**Problem to solve**
So that the copy stays text only, transcribe the data below exactly and exclude the images.
=== Begin Enclosure ===
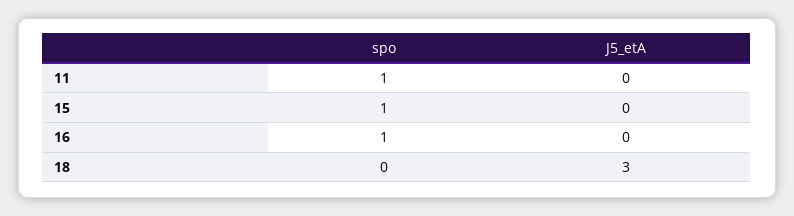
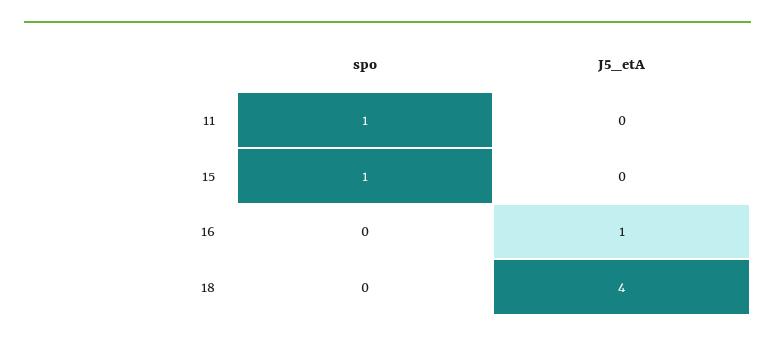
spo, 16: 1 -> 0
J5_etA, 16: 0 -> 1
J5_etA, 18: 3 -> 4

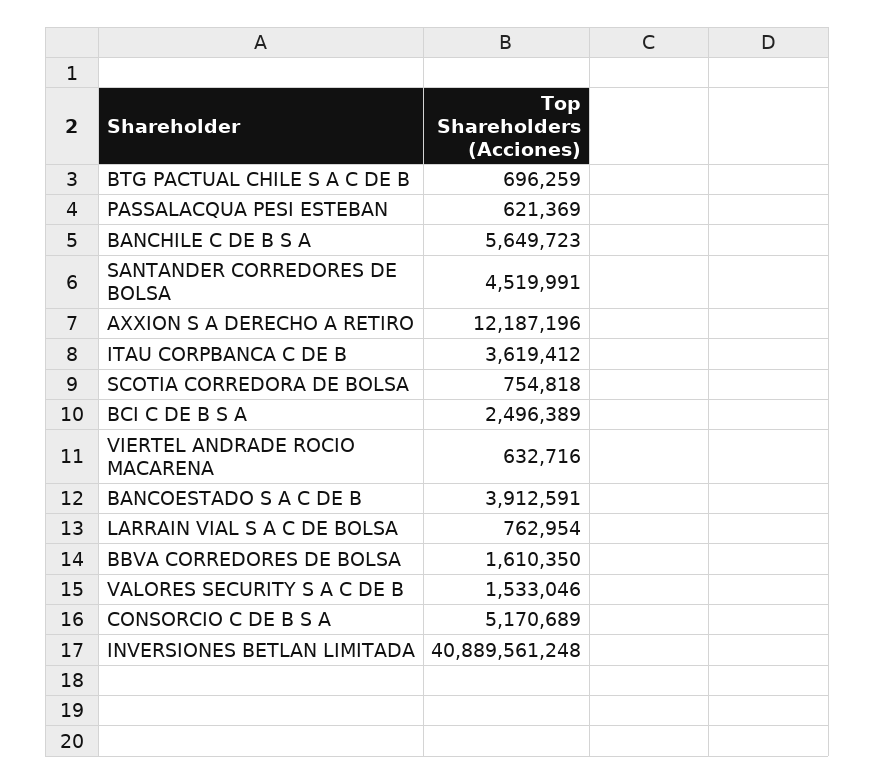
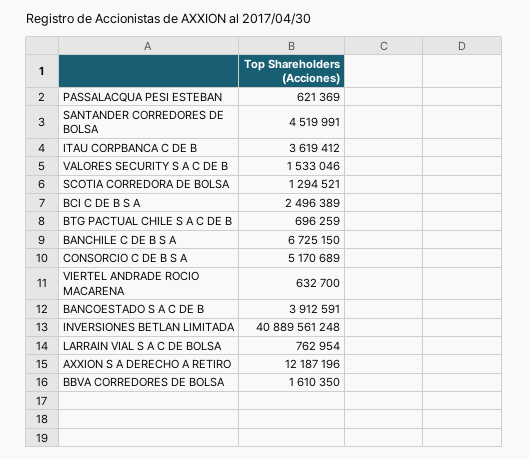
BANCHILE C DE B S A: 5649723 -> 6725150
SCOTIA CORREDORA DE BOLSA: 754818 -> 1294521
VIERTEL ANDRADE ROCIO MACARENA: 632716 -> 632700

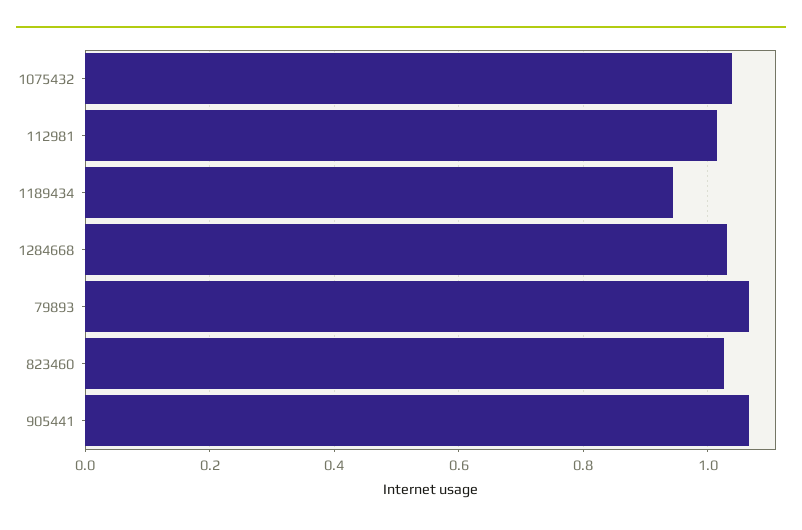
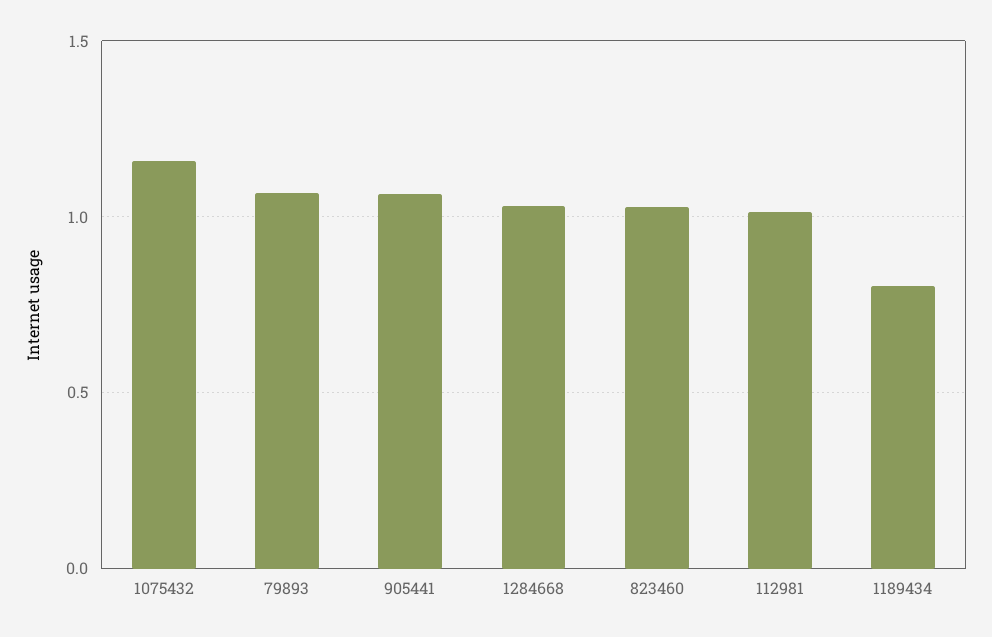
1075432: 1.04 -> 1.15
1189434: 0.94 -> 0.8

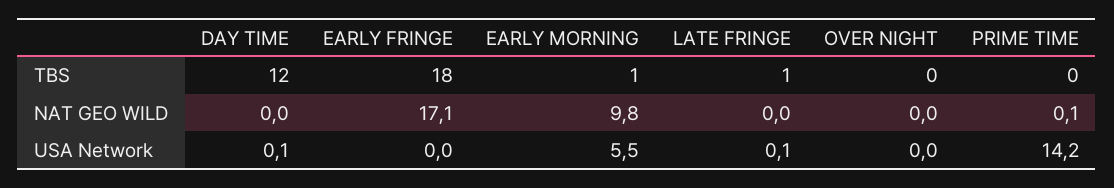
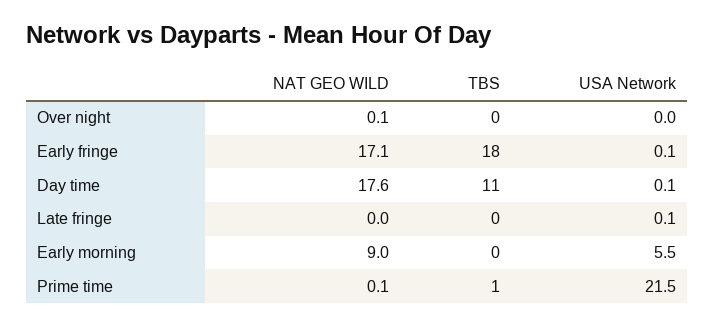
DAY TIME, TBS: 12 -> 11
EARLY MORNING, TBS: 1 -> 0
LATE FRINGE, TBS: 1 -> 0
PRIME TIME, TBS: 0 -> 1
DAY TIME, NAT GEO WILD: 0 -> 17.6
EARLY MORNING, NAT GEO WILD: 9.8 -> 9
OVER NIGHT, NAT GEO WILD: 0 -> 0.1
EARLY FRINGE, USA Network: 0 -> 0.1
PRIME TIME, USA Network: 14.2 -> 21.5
=== End Enclosure ===
**Written response**
spo, 16: 1 -> 0
J5_etA, 16: 0 -> 1
J5_etA, 18: 3 -> 4

BANCHILE C DE B S A: 5649723 -> 6725150
SCOTIA CORREDORA DE BOLSA: 754818 -> 1294521
VIERTEL ANDRADE ROCIO MACARENA: 632716 -> 632700

1075432: 1.04 -> 1.15
1189434: 0.94 -> 0.8

DAY TIME, TBS: 12 -> 11
EARLY MORNING, TBS: 1 -> 0
LATE FRINGE, TBS: 1 -> 0
PRIME TIME, TBS: 0 -> 1
DAY TIME, NAT GEO WILD: 0 -> 17.6
EARLY MORNING, NAT GEO WILD: 9.8 -> 9
OVER NIGHT, NAT GEO WILD: 0 -> 0.1
EARLY FRINGE, USA Network: 0 -> 0.1
PRIME TIME, USA Network: 14.2 -> 21.5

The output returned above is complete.